Native Tribe talks big hits, inspiration, music scene
Share this article:
Pretoria - Native Tribe has made many hit songs in his career, but his single Ancestor’s Calling does the trick for him.
To this day, the reaction when he hears it is “woah, I killed that one”.
He has several other songs that have captured the imagination of music lovers across the globe, such as Jahera Na, The Wolf And The Lion, Symbiote, Visions, Once Upon A Time, Winter’s Breeze and Kiwi’s Drumz. Such is the prowess of Native Tribe, born Tony Thamsanqa Magagula.
When he decided to pursue his love for music, he had to Google for a suitable name.
The 29-year-old is a music producer, DJ and owner of Suonare Records. He has two sisters and stays in Soweto Protea Glen Extension, and it is from here that all the hits are conceived.
His music is a fusion of tribal house, afro, tech and ancestral.
He gets inspired by any sound as long as it makes sense to him or resonates with what he is feeling at that particular moment.
“I am genuine and always put different emotions into a song I make. I connect with the soul more than anything. I am able to fuse and take my time to create music,” he said.

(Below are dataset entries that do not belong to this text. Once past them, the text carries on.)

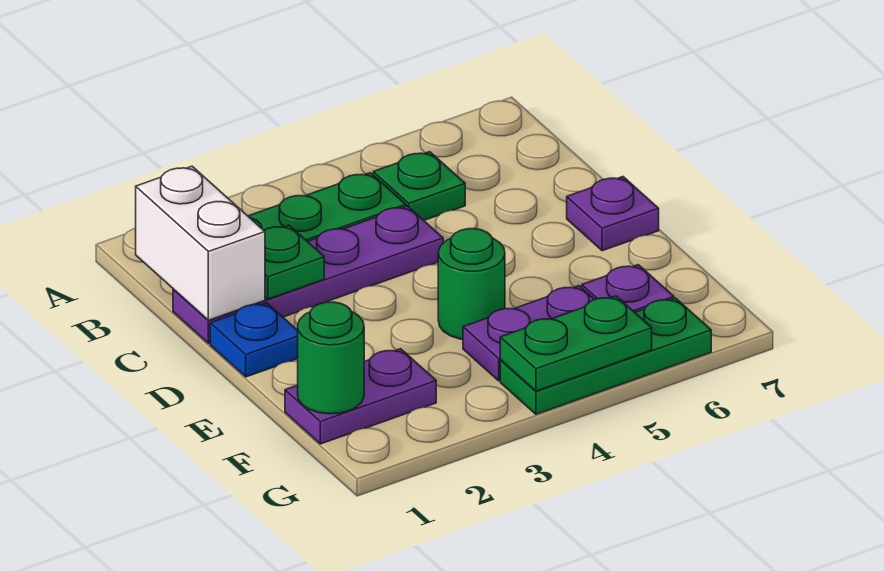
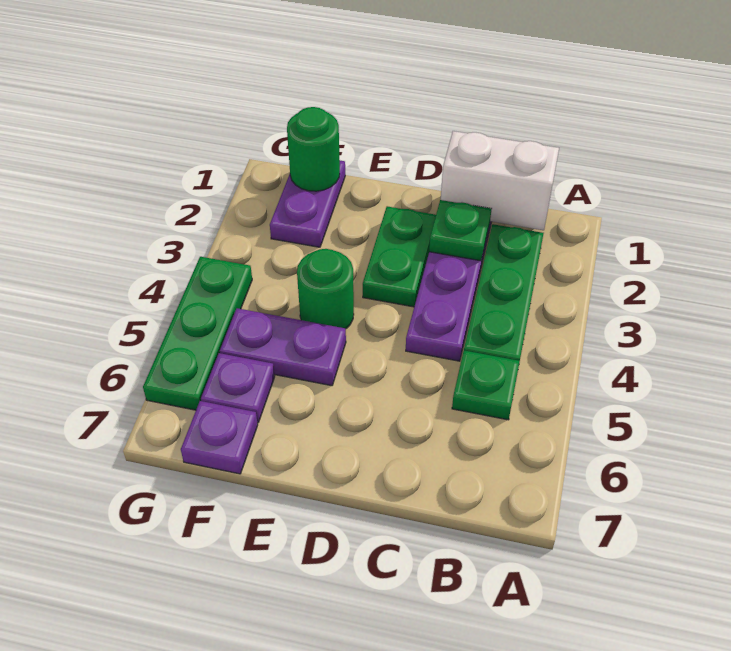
blue plate D1 level 1 -> none
purple plate D7 level 1 -> purple plate F7 level 1
purple plate F4:F5 level 1 -> purple plate E5:F5 level 1
green plate G4:G5 level 2 -> green plate D2:D3 level 1

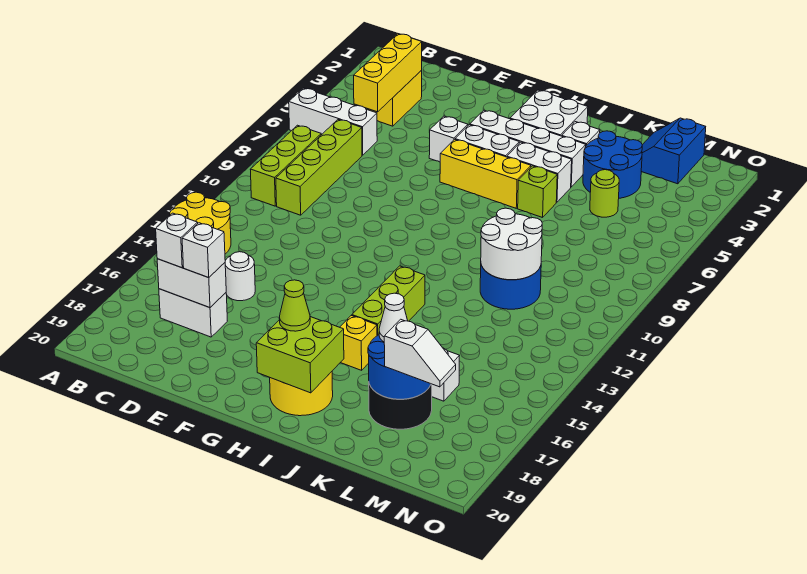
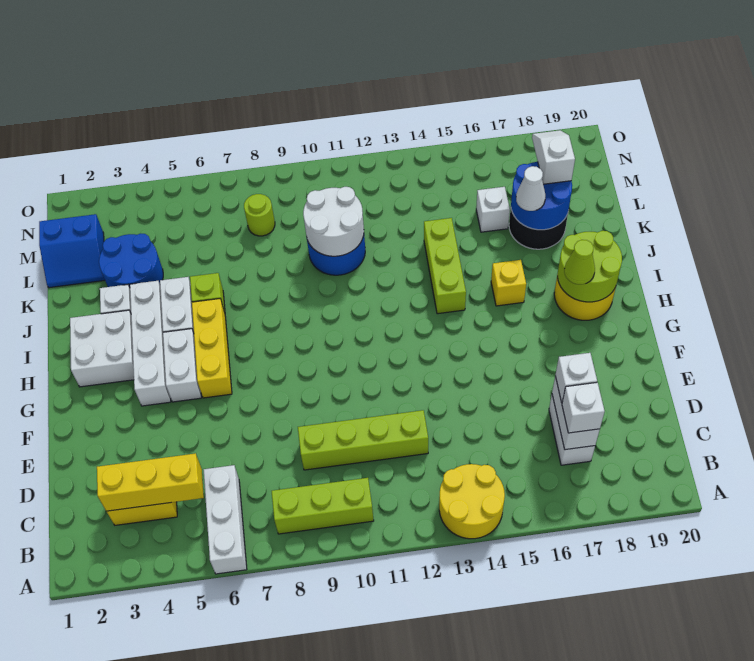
lime brick C7:C10 level 1 -> lime brick D9:D12 level 1
white round brick D15 level 1 -> none
white brick F5 level 1 -> none
lime brick H18:I19 level 2 -> lime round brick H18:I19 level 2
lime brick I13:I15 level 1 -> lime brick I14:K14 level 1
lime round brick L5 level 1 -> lime round brick M8 level 1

And all this did not happen by accident.
“To be honest, it was deliberate. I kept going and evolving and changing on every project until I became the artist and producer I am. My musical influences are the likes of Culoe De Son, Da Capo, Cuebur, Problem Child Ten83, Atjazz ‒ the list is very long.
“I take various elements from them to mould myself. They really connect with me on a soul level.”
Native Tribe said what kept him going was that he enjoyed being an artist and producer. “I get to feel every experience of music creation. That process is fun.
“I create music that says you are a powerful warrior and nothing will bring you down; you are strong.”
Asked for his views on the industry and his genres, he said these had evolved as people became familiar with the sound.
“However, I feel like there is lack of unity and love for each other as family. We need to support one another and be a unit like how the amapiano movement has done. There’s room for improvement.
“Gate keepers must open doors and let other artists in. Favouritism must stop, and we must put music first more than the ego.
“But on the flip side, the Afro house/tech movement has really shown growth.
“Our people are feeling what we create. Personally, my fighting spirit and creativity grew over the years.”